Mahsa Aminis Vater Amjad wurde vorübergehend festgenommen und an einer Gedenkfeier für seine Tochter gehindert. Präsident Ebrahim Raisi traf sich demonstrativ mit Angehörigen von Polizisten, die bei den Unruhen ums Leben gekommen waren. Die Behörden drosselten zudem den Zugang zum Internet, um es Regimegegnern zu erschweren, sich zu Protestkundgebungen zu verabreden.

Die Rechnung der Behörden ging nur teils auf. Die iranische Exil-Aktivistin Daniela Sepehri sagte unserer Zeitung, sie habe aus dem Iran erfahren, dass Menschen in vielen Städten zu Demonstrationen auf die Straße gegangen seien.

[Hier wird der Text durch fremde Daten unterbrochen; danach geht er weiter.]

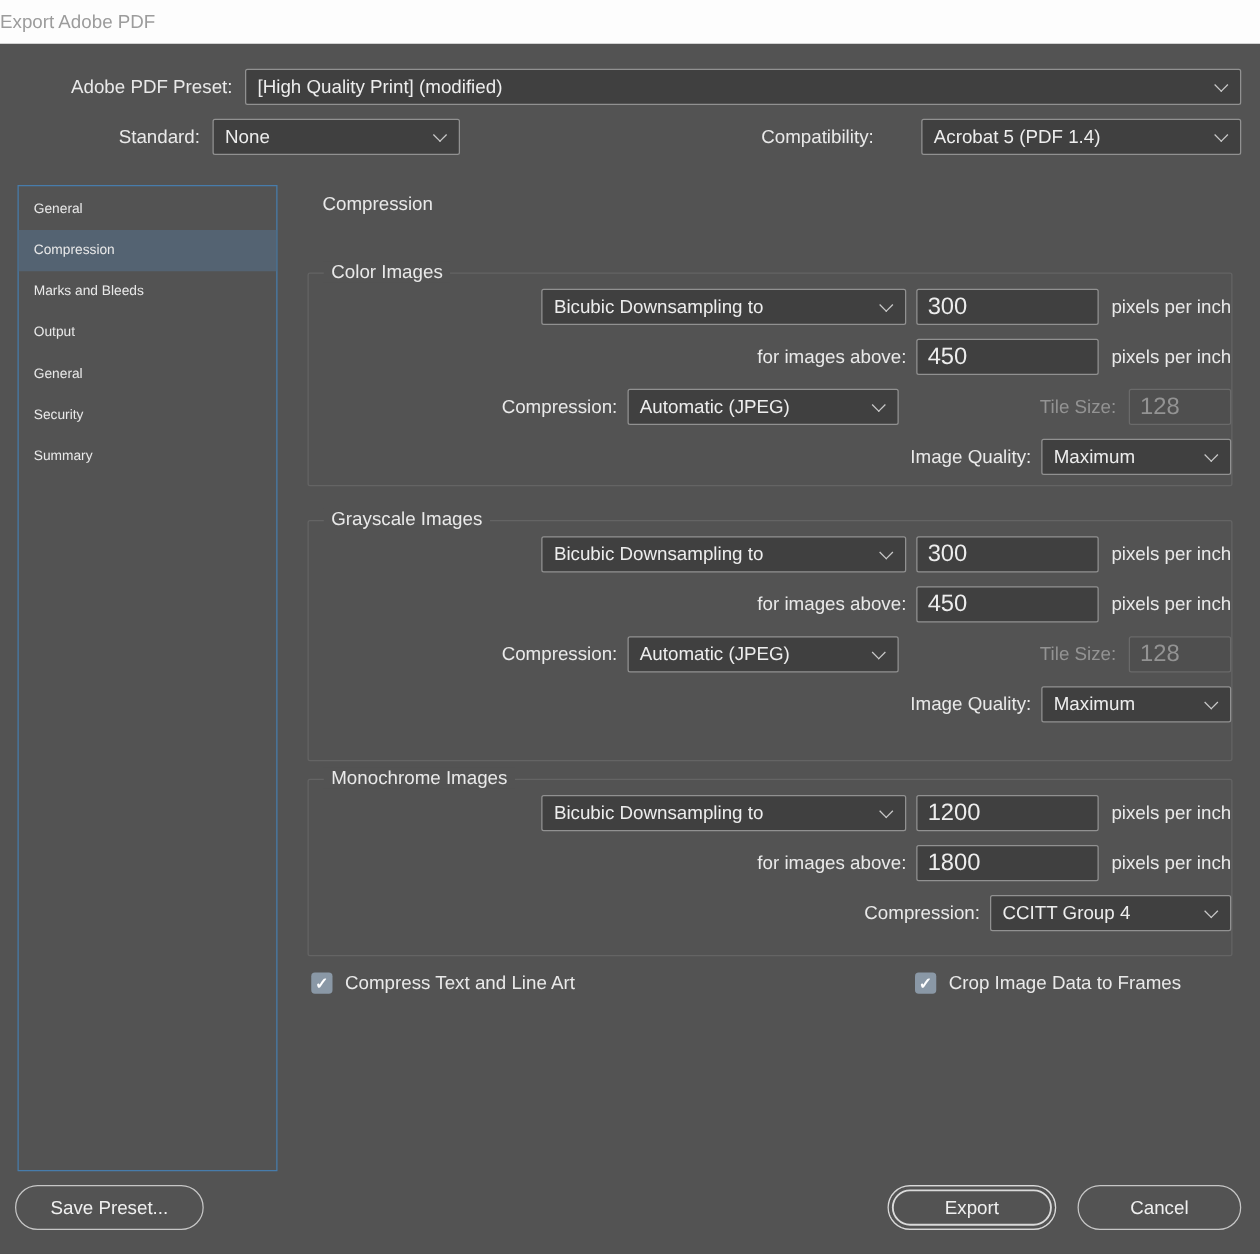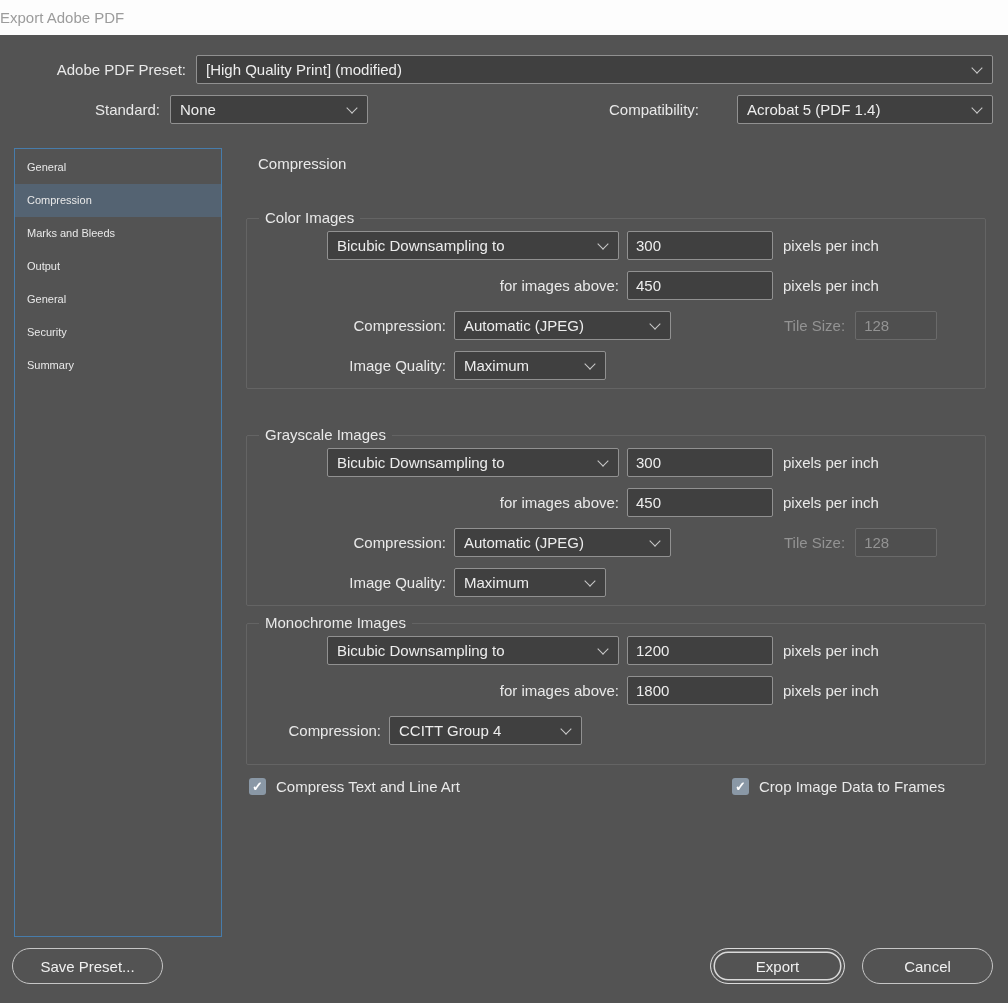"Bicubic Downsampling to" .g-rows { align-items: none -> flex-end }
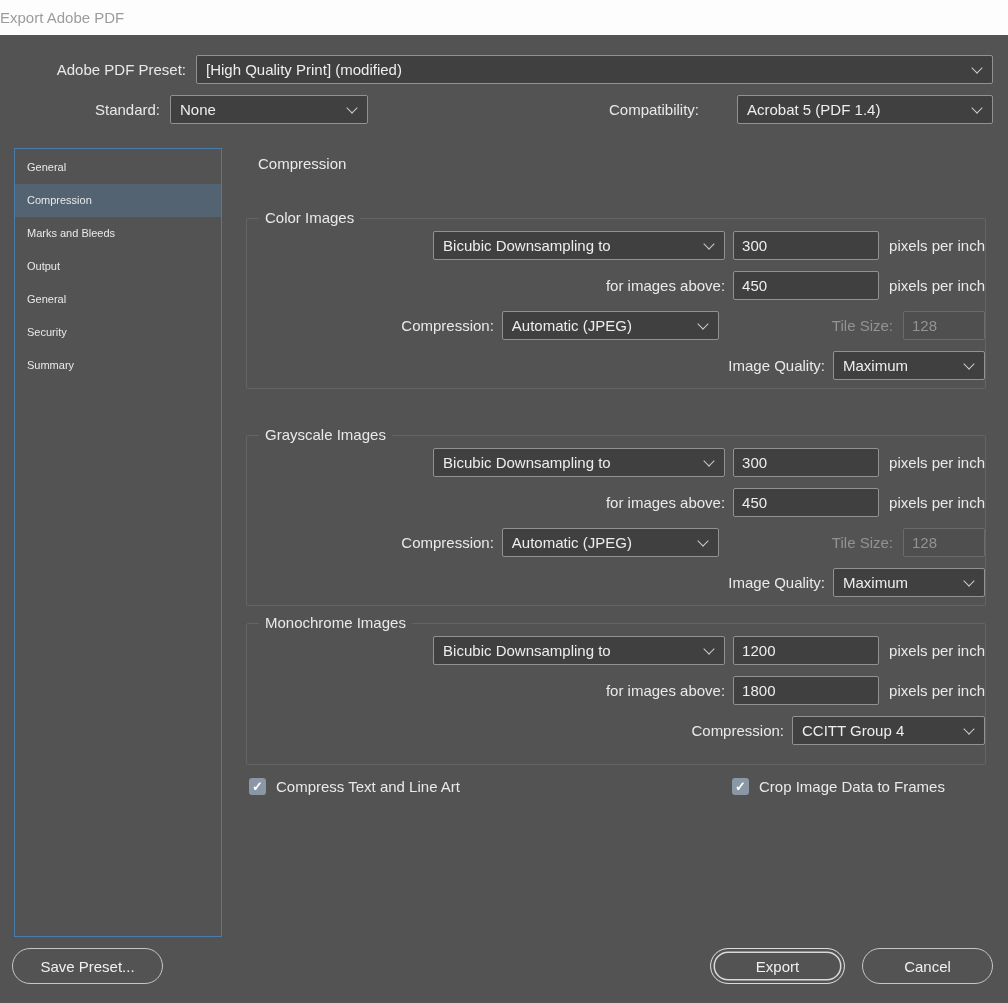"300" input.field { font-size: 15px -> 19px }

Im kurdischen Teil des Landes, der Heimat von Mahsa Amini, blieben demnach am Jahrestag aus Protest gegen die Regierung viele Läden geschlossen.

In Teheran und anderen Städten riefen Demonstranten laut Medienberichten die Parole „Tod dem Diktator“, die sich gegen Revolutionsführer Ali Khamenei richtet. Iranische Exil-Menschenrechtler berichteten, bei einigen Zusammenstößen seien Schüsse gefallen. Staatliche Medien meldeten, ein regierungstreuer Milizionär sei erschossen worden.

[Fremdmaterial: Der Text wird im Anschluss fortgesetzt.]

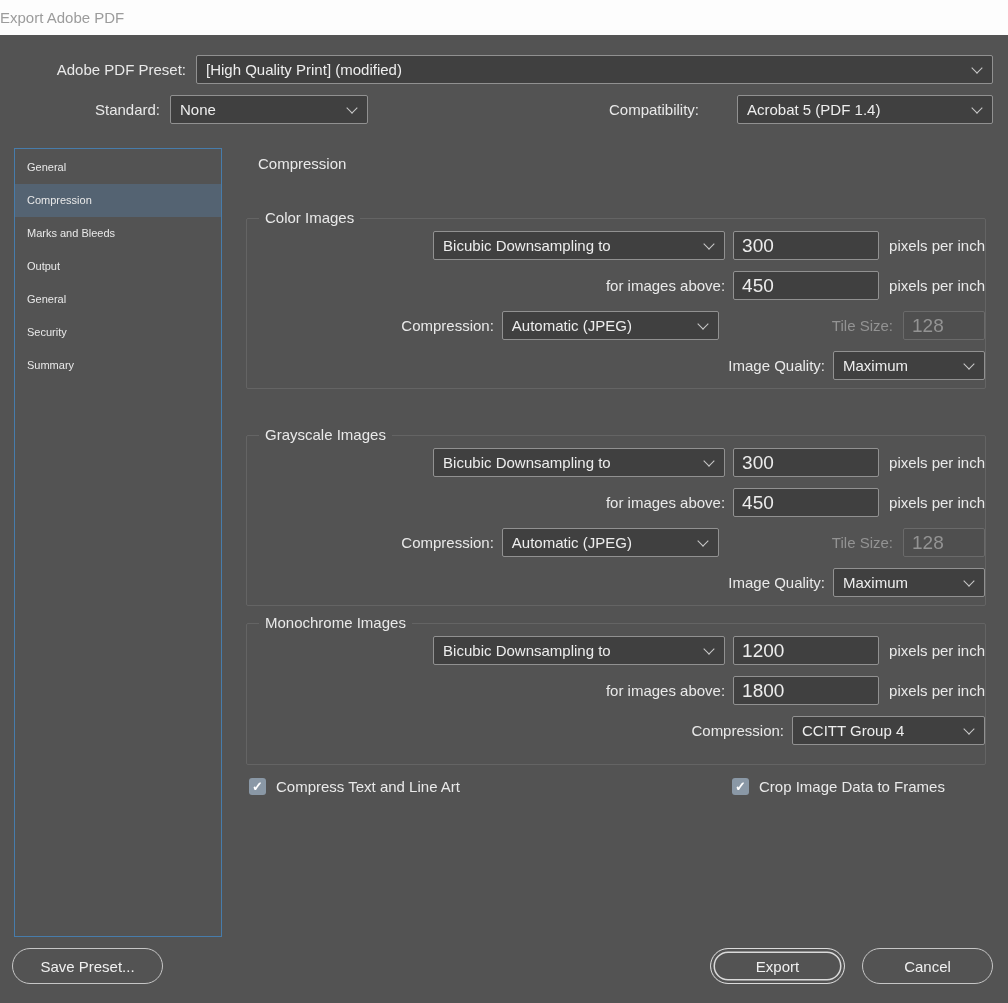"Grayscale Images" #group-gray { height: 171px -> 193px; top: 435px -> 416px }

Die vielen kleinen Demonstrationen zum Jahrestag seien ein wichtiges Zeichen gewesen, sagte der türkische Iran-Experte Arif Keskin unserer Zeitung: „Die Protestbewegung konnte zeigen, dass sie immer noch existiert.“ Der Protest gegen das Regime äußere sich nicht mehr nur bei Straßenkundgebungen, sondern habe sich auf alle Lebensbereiche ausgeweitet. Seit dem vergangenen Jahr gehen viele Iranerinnen ohne Kopftuch auf die Straße, ohne dass das Regime das verhindern kann.

Festnahme eines Ausländers

Die Revolutionsgarde, die Elitetruppe des Regimes, ließ einen Ausländer festnehmen, um die Behauptung der Regierung zu untermauern, die Proteste würden vom Westen gesteuert. Bei dem Verdächtigen, der einen iranischen und einen ausländischen Pass haben soll, über dessen Identität aber sonst nichts mitgeteilt wurde, seien Mobiltelefone und eine beträchtliche Summe US-Dollar gefunden worden, berichtete die Nachrichtenagentur Tasnim, die der Revolutionsgrade nahesteht. Im Iran sind mehrere Doppelstaatler in Haft, denen staatsgefährdende Straftaten vorgeworfen werden.

Kritiker werfen dem Iran vor, die Häftlinge in einer „Geisel-Diplomatie“ als Verhandlungsmasse zu benutzen, um Zugeständnisse des Westens zu erpressen. Unter den Häftlingen sind auch Deutsch-Iraner. Berichten iranischer Exil-Aktivisten zufolge wurde im Iran kürzlich ein weiterer Deutscher mit iranischem Pass verhaftet. Das Auswärtige Amt in Berlin wollte sich auf Anfrage unserer Zeitung nicht dazu äußern. Bundesaußenminister Annalena Baerbock hatte am Mittwoch mit ihrem iranischen Kollegen Hossein Amirabdollahian telefoniert. In dem Gespräch ging es nach Angaben des Auswärtigen Amtes vor allem um „deutsche Konsularfälle“.